4. Formation in discernment cannot ignore the basis of every human project which is and remains Jesus Christ. The mission of secular institutes is to "make present in society the newness and power of Christ's kingdom, striving to transfigure the world from within by the power of the Beatitudes" (Vita consecrata, n. 10). The faith of disciples thus becomes the spirit of the world, according to the well-chosen image of the letter "To Diognetus", and gives rise to a cultural and social renewal which should be made available to humanity. The more distant and alien to the Gospel humanity is, the stronger and more convincing the proclamation of the truth about Christ and man redeemed through him must be.
Of course, attention must always be paid to the methods of this proclamation so that humanity does not feel it is an intrusion and imposition on the part of believers. On the contrary, it will be our task to see that it is ever clearer that the Church, which carries out Christ's mission, cares lovingly for human beings. She does not do so for humanity in the abstract, but for this real, historical human being, in the conviction that "this man is the primary route that the Church must travel in fulfilling her mission ... the way traced out by Christ himself, the way that leads invariably through the mystery of the Incarnation and the Redemption" (Redemptoris hominis, n. 14; cf. Centesimus annus, n. 53).

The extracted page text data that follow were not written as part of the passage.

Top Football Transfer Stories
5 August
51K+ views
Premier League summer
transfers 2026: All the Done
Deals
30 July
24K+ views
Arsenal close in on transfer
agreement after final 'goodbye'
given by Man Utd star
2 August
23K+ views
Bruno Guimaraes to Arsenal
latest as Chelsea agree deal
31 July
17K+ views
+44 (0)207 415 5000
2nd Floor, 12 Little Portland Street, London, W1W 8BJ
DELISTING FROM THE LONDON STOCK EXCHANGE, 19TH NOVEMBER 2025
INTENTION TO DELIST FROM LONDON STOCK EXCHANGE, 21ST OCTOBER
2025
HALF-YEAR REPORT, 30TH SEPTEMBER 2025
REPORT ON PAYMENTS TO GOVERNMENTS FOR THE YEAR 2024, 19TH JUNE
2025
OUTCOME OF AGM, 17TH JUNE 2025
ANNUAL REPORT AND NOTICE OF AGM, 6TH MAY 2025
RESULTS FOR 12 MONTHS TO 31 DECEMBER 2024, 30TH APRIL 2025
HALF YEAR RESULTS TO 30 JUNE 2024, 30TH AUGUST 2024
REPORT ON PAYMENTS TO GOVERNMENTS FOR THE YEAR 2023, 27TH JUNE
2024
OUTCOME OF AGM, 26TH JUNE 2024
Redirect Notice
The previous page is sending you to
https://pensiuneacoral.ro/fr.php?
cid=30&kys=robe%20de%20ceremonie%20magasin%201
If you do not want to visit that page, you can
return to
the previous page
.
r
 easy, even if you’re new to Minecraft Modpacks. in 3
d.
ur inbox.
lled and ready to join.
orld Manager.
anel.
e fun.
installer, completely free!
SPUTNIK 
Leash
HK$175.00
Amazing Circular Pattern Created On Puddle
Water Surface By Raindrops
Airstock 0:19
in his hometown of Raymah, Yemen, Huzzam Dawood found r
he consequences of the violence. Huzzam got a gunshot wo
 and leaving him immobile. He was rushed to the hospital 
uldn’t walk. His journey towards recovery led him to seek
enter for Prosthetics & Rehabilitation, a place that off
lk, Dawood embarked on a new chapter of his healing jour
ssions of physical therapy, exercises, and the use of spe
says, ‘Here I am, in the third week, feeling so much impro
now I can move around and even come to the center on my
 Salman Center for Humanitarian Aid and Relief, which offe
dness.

5. Your initial and continuous formation, dear superiors and members of secular institutes, should be nourished by these certainties. It will yield abundant fruit to the extent that it continues to draw from the inexhaustible riches of revelation, interpreted and proclaimed by the Church with wisdom and love.
I entrust your journey on the routes of the world to Mary, Star of evangelization, who is an image of the Church beyond compare. May she be close to you, and may her intercession make the work of your congress fruitful and give enthusiasm and renewed apostolic dynamism to the institutions which you represent here, so that the Jubilee will mark the beginning of a new Pentecost and a profound interior renewal.
With these wishes I impart my Apostolic Blessing to you all, as a pledge of constant affection.